About one in three owners of exotic animals still lacks a permit more than three months after a state law requiring it went into effect, according to records obtained from the Ohio Department of Agriculture.
The permits are among the last pieces of the state's crackdown on private ownership following the 2011 release of dozens of wild animals by a suicidal owner at his eastern Ohio farm in Zanesville. Fearing for public safety, authorities hunted down and killed most of the animals, including black bears, Bengal tigers and African lions.
Owners in Ohio were required to obtain the state permits by Jan. 1 of this year.
The Agriculture Department had issued 51 permits as of Friday after receiving 82 applications, according to state data obtained by The Associated Press through a public records request. Permit applications for 23 owners remain unresolved. Eight other applications were dropped either because the animals died, were relinquished to the state or were sent elsewhere.

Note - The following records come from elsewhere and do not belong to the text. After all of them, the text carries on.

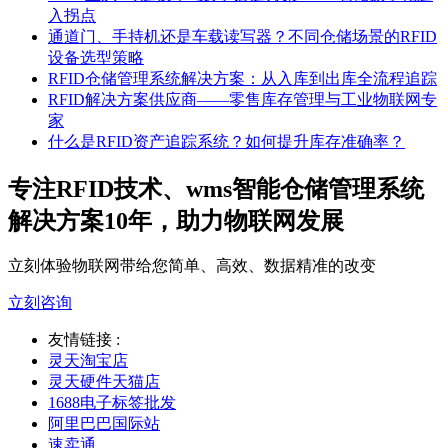
入拐点
通道门、手持机还是车载读写器？不同仓储场景的RFID
设备选型策略
RFID仓储管理系统解决方案：从入库到出库全流程追踪
RFID解决方案供应商——零售库存管理与工业物联网专
家
什么是RFID资产追踪系统？如何提升库存准确率？
专注RFID技术、wms智能仓储管理系统
解决方案10年，助力物联网发展
立刻体验物联网带给您简单、高效、数据精准的改变
立刻咨询
友情链接 :
灵天淘宝店
灵天硬件天猫店
1688电子标签批发
阿里巴巴国际站
速卖通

State officials say the delay in issuing permits comes as owners try to meet the law's caging standards and other requirements. Some have not yet upgraded their facilities. Others have not implanted their animals with a microchip so they can be identified if they escape or get loose.
"People are in different stages of coming into compliance," David Daniels, the director of the state's Agriculture Department, said in an AP interview.
Several of the unpermitted owners have a menagerie of critters. One has 96 animals, including 32 tigers and 28 lions. Another lists two white Bengal tigers, a pair of American alligators and three Syrian brown bears among the 21 animals on the property.
Daniels said the Agriculture Department is trying to work with those who want to comply with the law.
"We would like to have all of them done, but we're trying to be careful, we're trying to be thorough," he said. "I think that we've tried to live within the spirit of the law and make sure that everybody knows that they've got a certain amount of time to be in compliance."
In order to obtain a permit, owners must pass a background check, pay fees, obtain liability insurance or surety bonds and show they can properly contain and care for the animal. Signs must be posted on their premises to alert people there are dangerous wild animals there. The owner's property also must be no smaller than 1 acre, though Daniels has waived that requirement seven times — mainly for owners of smaller animals that are typically kept indoors.
Susan Fitzgerald and her husband have had a black bear for 12 years. She said they have submitted paperwork and paid the permit fee to the state, but they are struggling to get an insurance policy.
"Nobody knows anything about the insurance," said Fitzgerald, of Canton.
Timelines in the 2012 law have been problematic, Daniels said.
For instance, owners had to comply within days to new state rules for housing and caring for the animals. While temporary standards had been in place, some owners were not eager to immediately change their facilities, knowing that additional tweaks to the rules could be made.
Despite the hang-ups with the permits, Daniels points to progress Ohio has made since the law took effect — including the permits that have been issued. He said those facilities or homes are now safer for the animals and the public.
Additionally, the Agriculture Department has found new homes for animals confiscated or surrendered to the state.
Ohio constructed a roughly $3 million building to temporarily keep such creatures. Since opening in March 2013, the taxpayer-funded facility has held at least 35 animals. None was euthanized. And the state has placed animals in accredited sanctuaries or rescues in five states. Many left healthier than they arrived.
"I don't think we would have been able to do that without the facility," Daniels said.